As soon as I thought of all that stuff more like signals that you won't attack and your intentions aren't malicious, it made more sense.
Protip: if you ask how they're doing you have to talk less.
Yes, but i have to use more brain power to pay attention
Notice my daily post is "Hey What's Going On!" And not "How are you?"
I'm the same. Don't really care for small talk
You might not but it's extremely important. The idea behind small talk is to check if everyone is on the same page. When you're doing small talk you're communicating that you're an ok person and that you're ok with the other person. By skipping or avoiding small talk you're basically fucking with the vibe in the room.
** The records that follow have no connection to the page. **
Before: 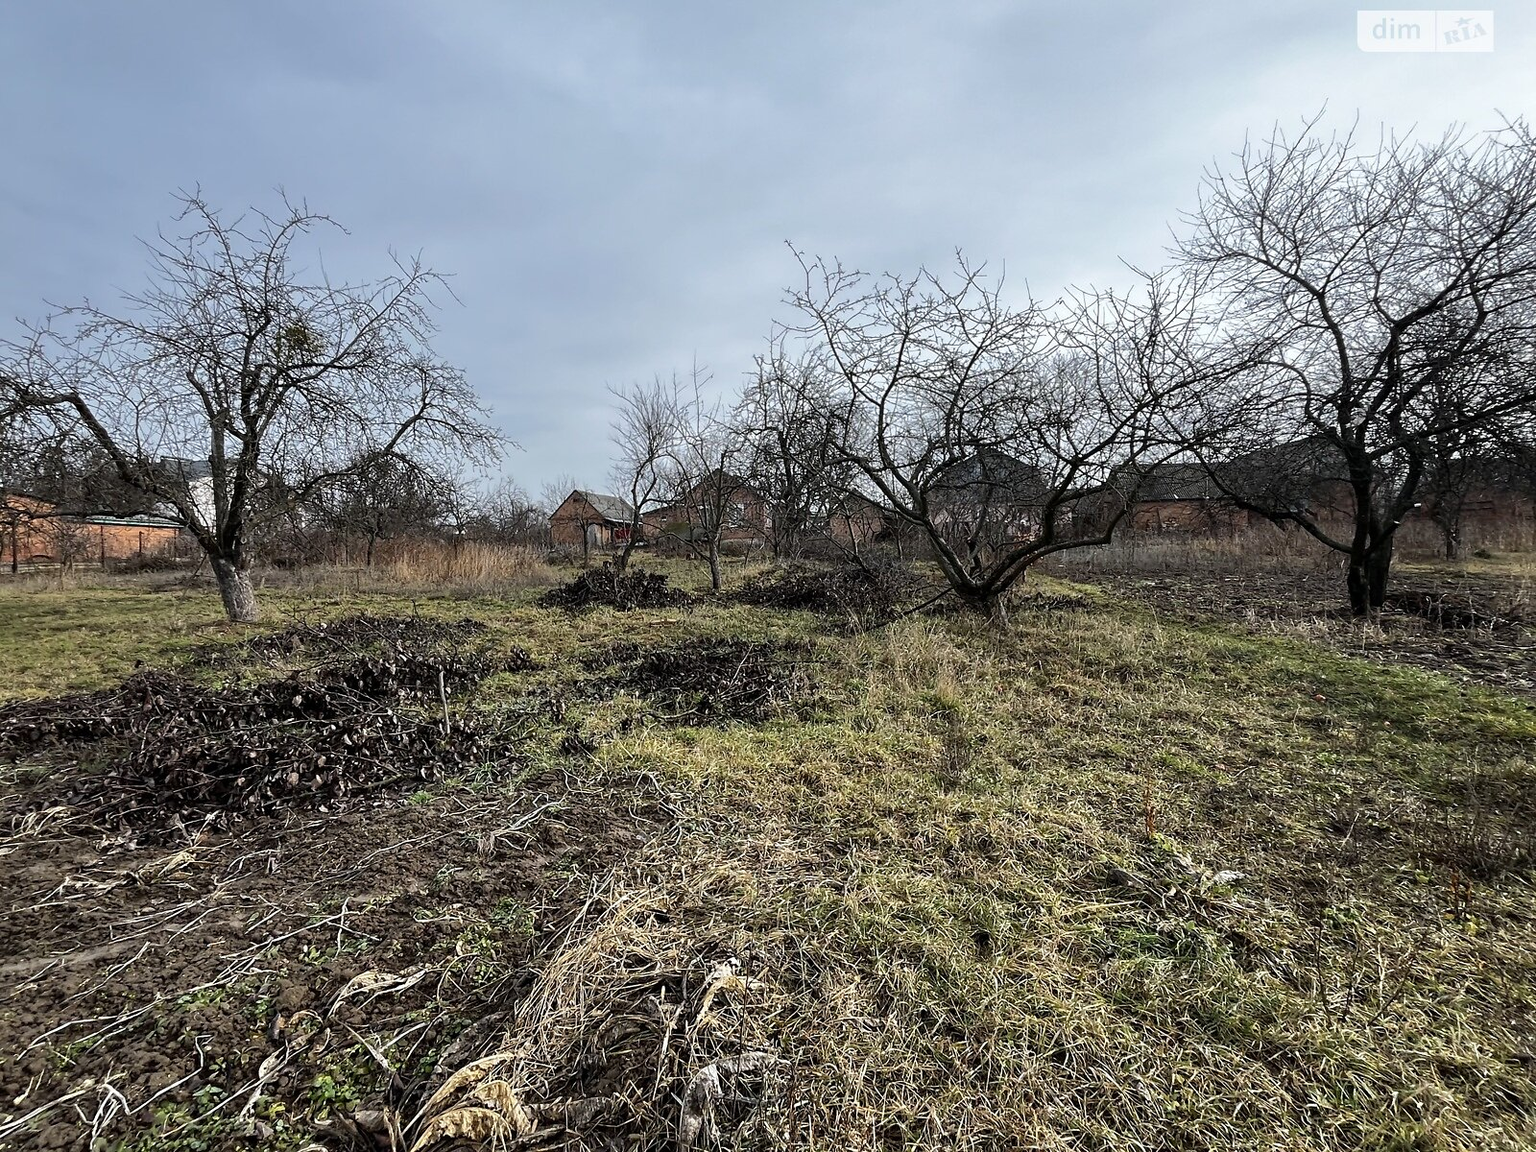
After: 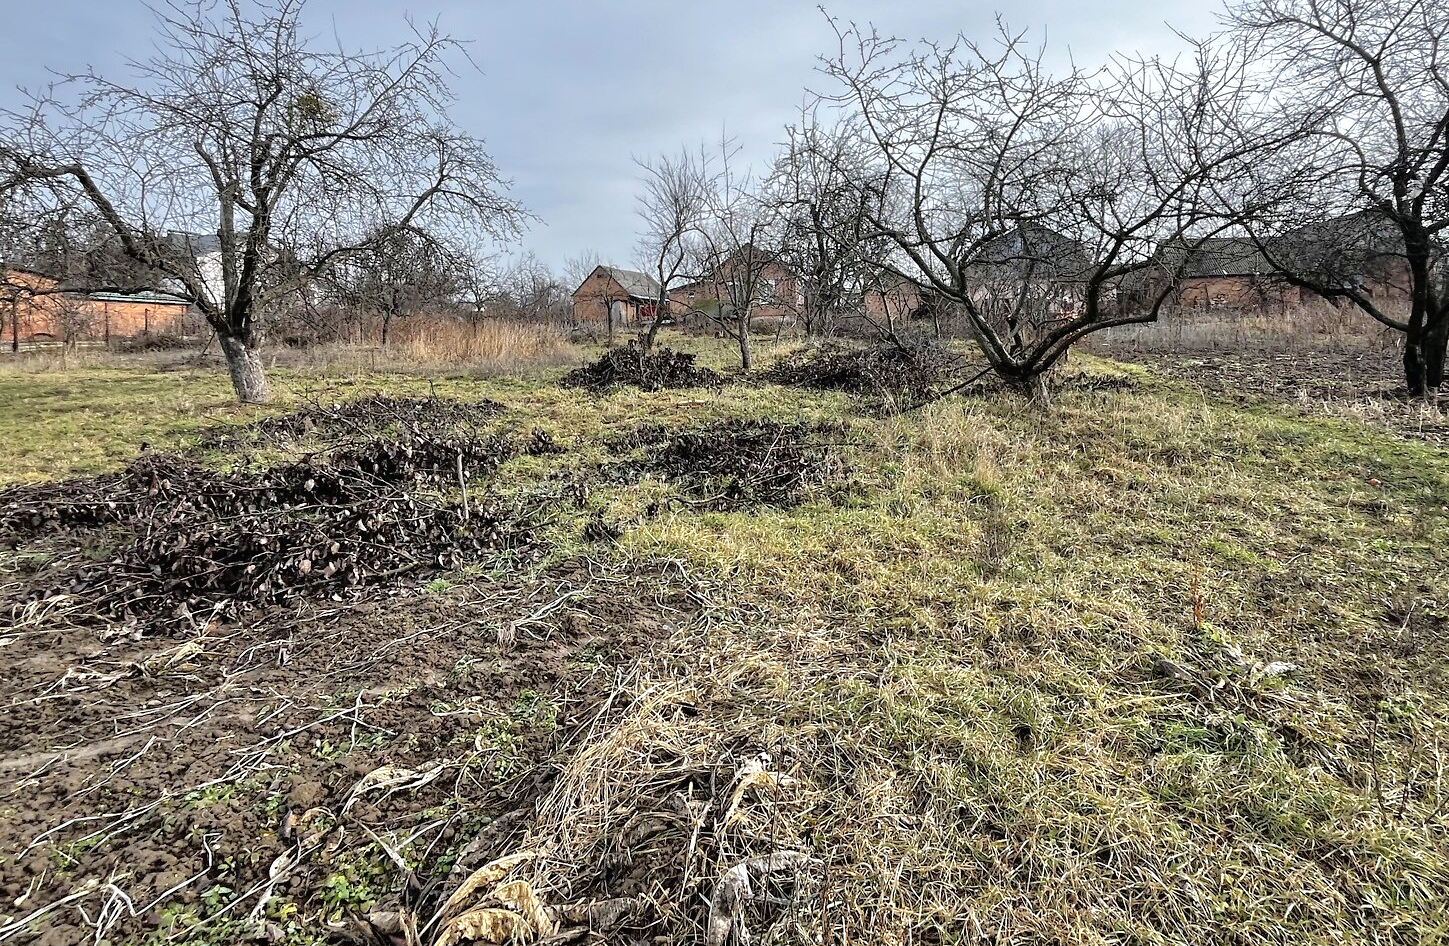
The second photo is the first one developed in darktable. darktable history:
crop: top 20.449%, right 9.424%, bottom 0.277%
exposure: black level correction -0.001, exposure 0.079 EV, compensate highlight preservation false
tone equalizer: -7 EV 0.141 EV, -6 EV 0.601 EV, -5 EV 1.11 EV, -4 EV 1.34 EV, -3 EV 1.16 EV, -2 EV 0.6 EV, -1 EV 0.159 EV, mask exposure compensation -0.484 EV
Imagine everyone is humming the same song and getting along and you bust down the door and start death growling about the meaning of life and your pokemon card collection while guitars shriek in the background, that's what skipping small talk is.
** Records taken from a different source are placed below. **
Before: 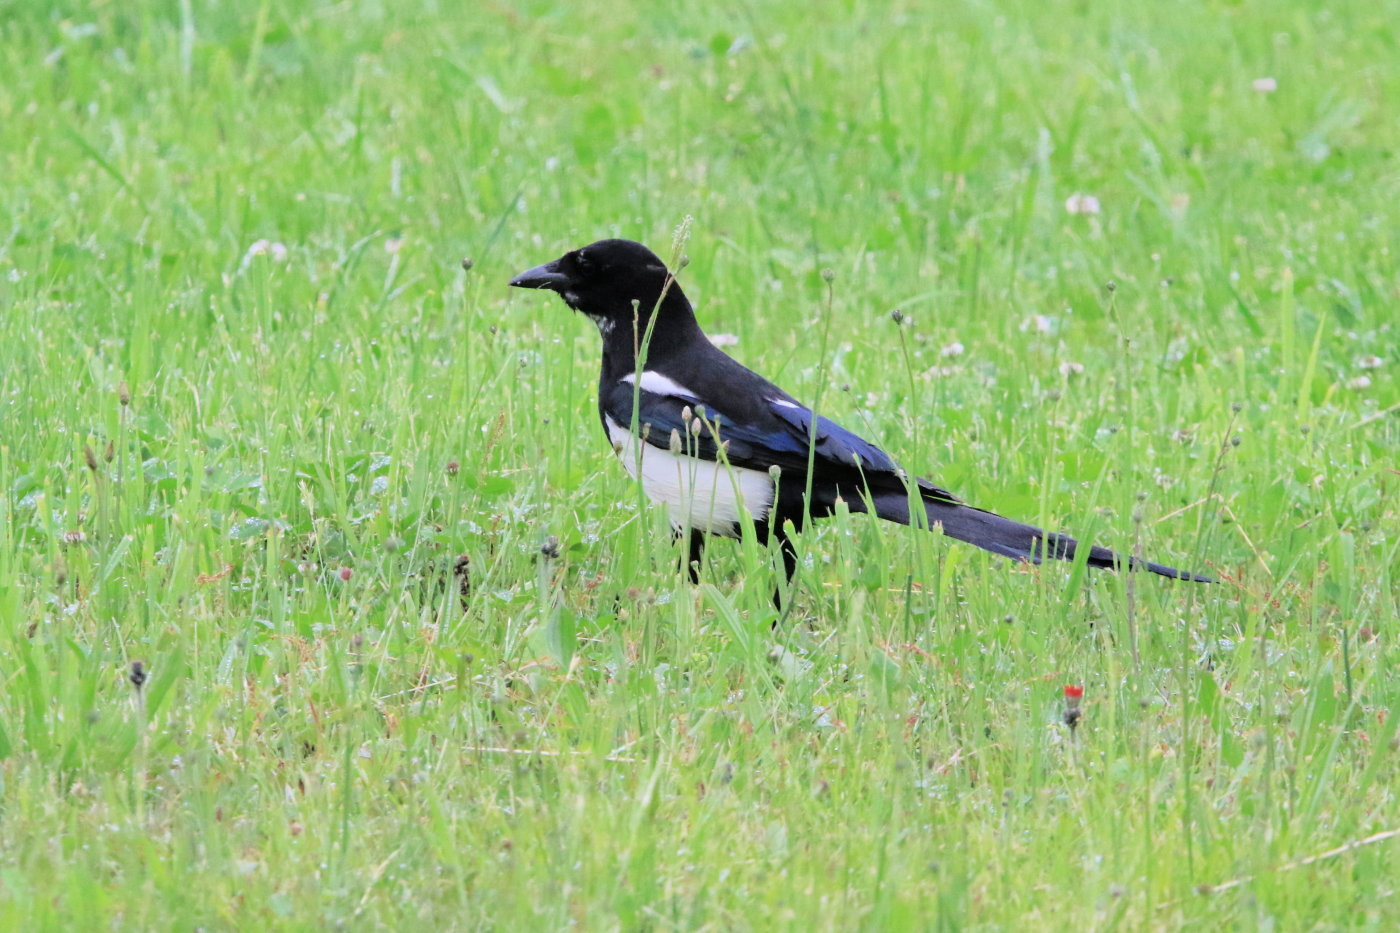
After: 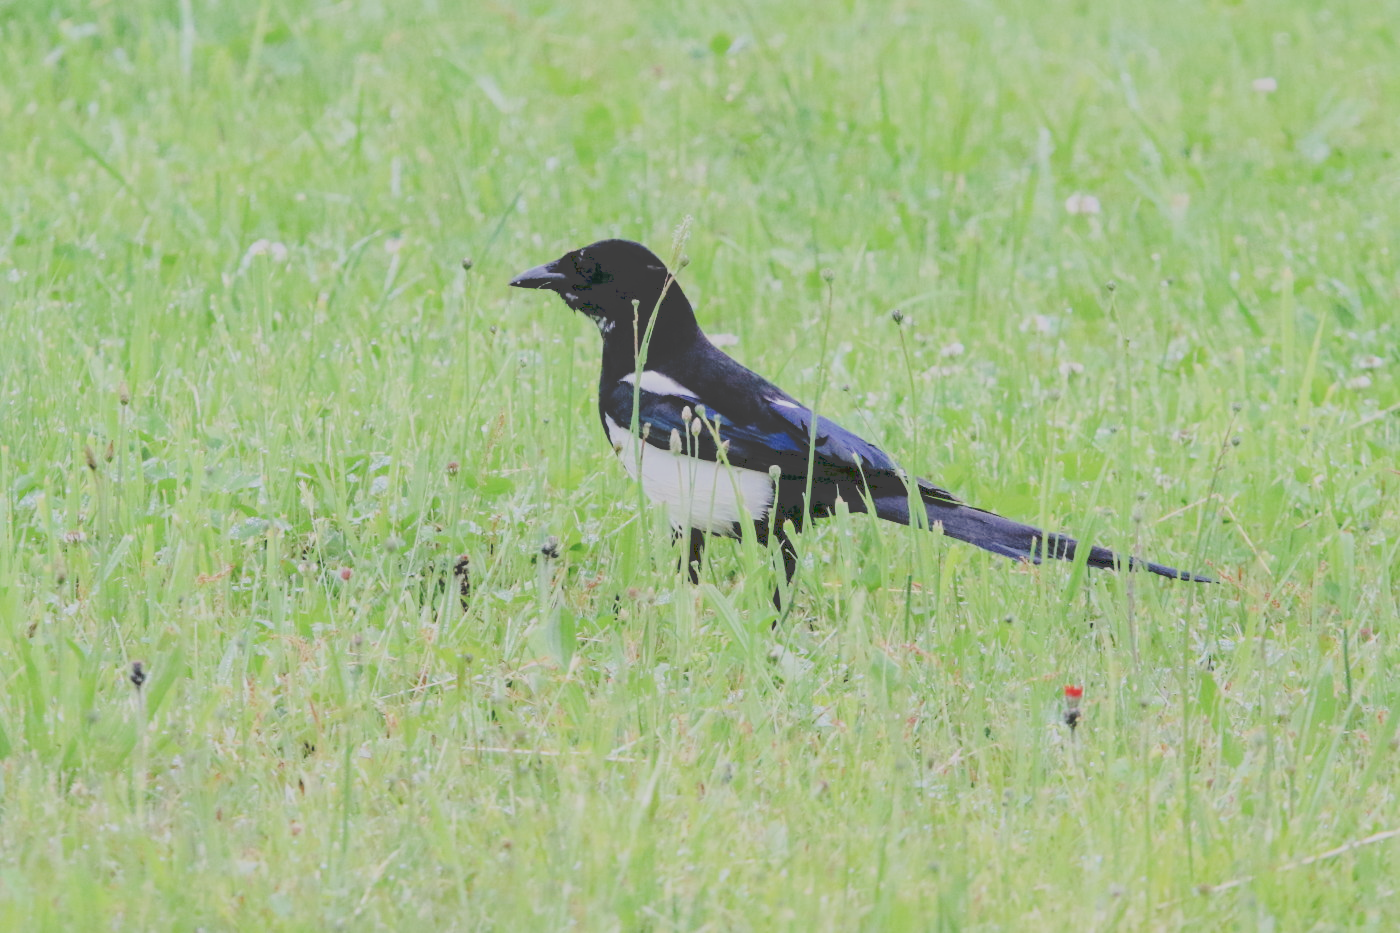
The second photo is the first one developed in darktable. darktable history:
filmic rgb: black relative exposure -7.65 EV, white relative exposure 4.56 EV, hardness 3.61
tone curve: curves: ch0 [(0, 0) (0.003, 0.272) (0.011, 0.275) (0.025, 0.275) (0.044, 0.278) (0.069, 0.282) (0.1, 0.284) (0.136, 0.287) (0.177, 0.294) (0.224, 0.314) (0.277, 0.347) (0.335, 0.403) (0.399, 0.473) (0.468, 0.552) (0.543, 0.622) (0.623, 0.69) (0.709, 0.756) (0.801, 0.818) (0.898, 0.865) (1, 1)], preserve colors none
local contrast: on, module defaults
I do it when necessary, I can read a room, just don't care for talking about the weather in an elevator.
Wait what!?!!?
Though yeah, i kinda totally forget that I'm supposed to randomly ask about small things as well from other people, not just exchange of information.
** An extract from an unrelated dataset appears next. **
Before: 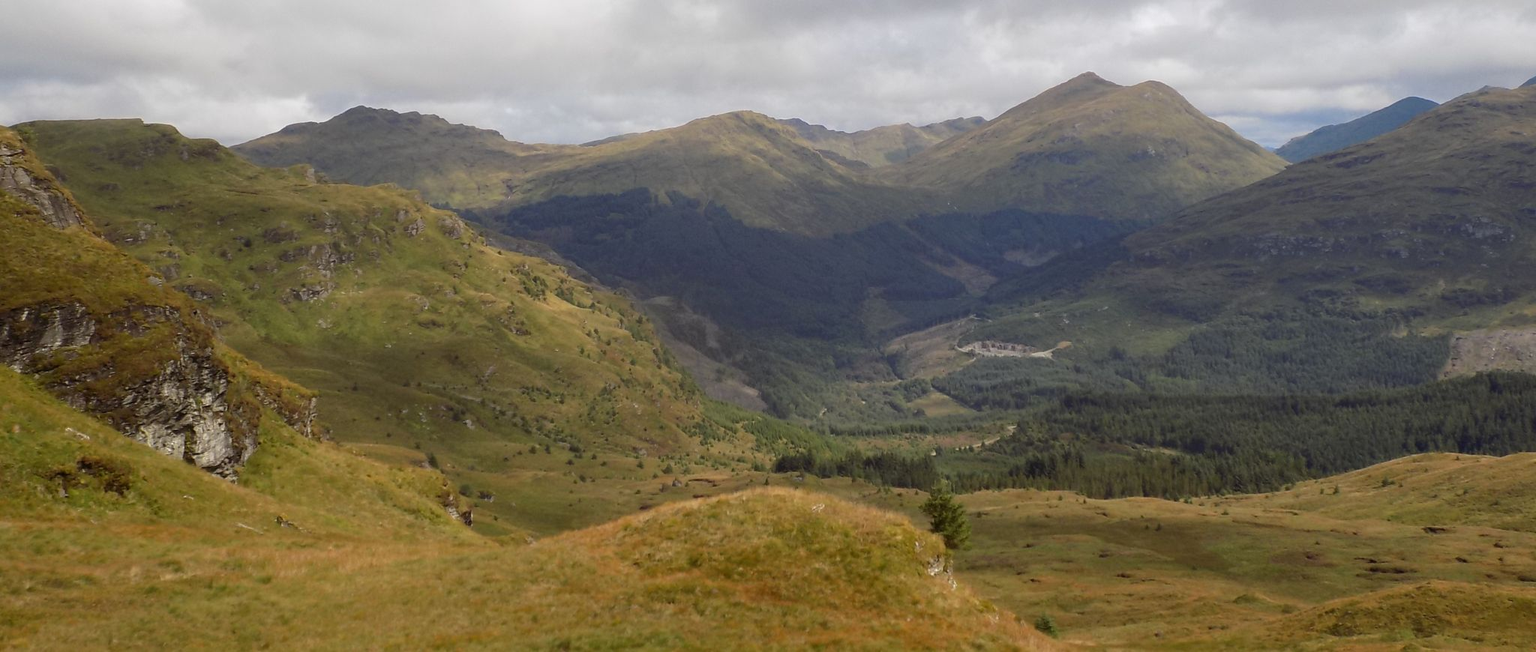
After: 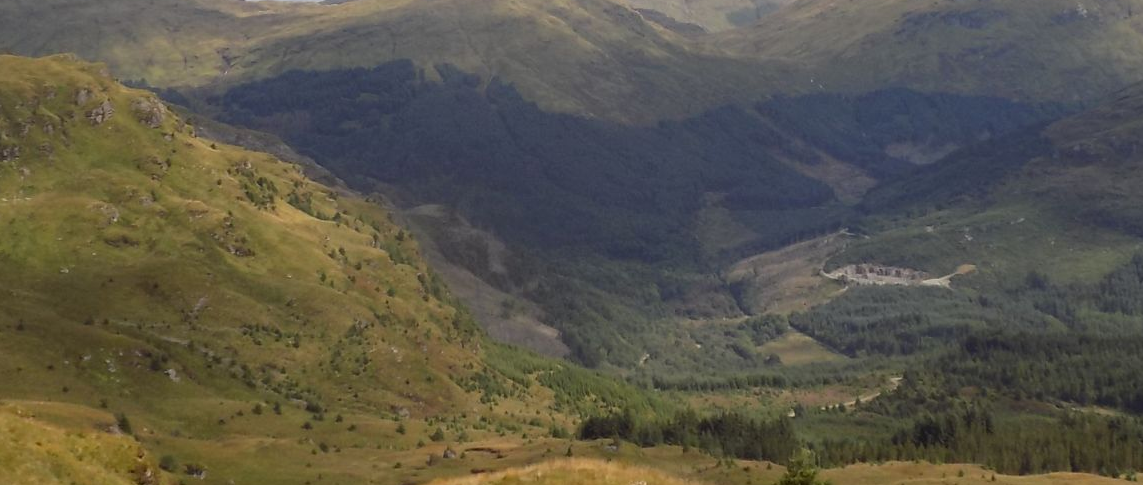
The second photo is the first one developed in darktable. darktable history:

Kinda like forgetting to show interest in the other person, well technically there is a grain of truth there as i generally do lack that interest and doing it manually is prone to forgetting it.
Though it's kinda understandable, autism does effect the social and emotional side of me the strongest.
People usually only explicitly state each other's names when they either need to differentiate to whom they are talking when more than one person could be the subject, or to create lazy exposition in a TV show.
Also they don't actually care how you are and won't expect anything except that you're fine, it's just a social ceremony.
Using the name is also (imo) strange and creepy way to make you seem friendlier and more polite
These days I'm old and wise. I'll remember asking about the other person right after the conversation ended, not a week after.
I don't know if im autistic but I have never been exactly mainstream. I think my neighbors like me well enough but I also think im strange to them. Some I take some sort of personal slight from me but honestly those folks are like ones its just as well if they avoid me. One thing that is wierd is the tribalism thing. Like people expect if you agree with them on one thing you will on all things. So some people are like mad at you at times but then fine with you based on your lasst conversation. I have no idea when people started expected everyone to agree with them all the time.
I don't have a problem with it, but the normies sure do seem like they do.
These social customs are derived from genuine interactions with friends. I'm curious how you deal with talking to people you care about? When I ask my friends how they are doing I'm actually curious about their lives, and I expect them to also be curious about mine. This type of reciprocation is necessary for a friendship in my opinion.
Yes, but I try to remind myself that it’s the correct thing to do even if I’ll get non answers like ”just fine” 95% of the time (even if they’re not ”just fine”)
Jokes on you - my autistic stepson will continually repeat "how are you? - [and then] ...not bad, how are you?"
You don't have to reply back with the person's name, unless it's unclear who you're addressing, which should be abundantly clear in an interaction like:
"Hey Devin!" "Hey, what's up."
Adding the "what's up" is important though, or something to the same effect ("how are you", ...), because it helps support the conversation and keep it flowing.
Just mirroring the "Hey" can feel terse and unwelcoming, like you're not interested in talking because you're not providing the other person a "conversational path" they can follow up on.
As the conversation continues, usually both parts will be providing "paths" that the other can choose to take, according to their interests.
I'm quite sociable but also very quiet. I'm thinking being polite of not disturbing or interrupting people. However, at some point I start to wonder why nobody is talking to me. Well, duh, I should ask or talk to people, but this never crosses my mind or just flys past me.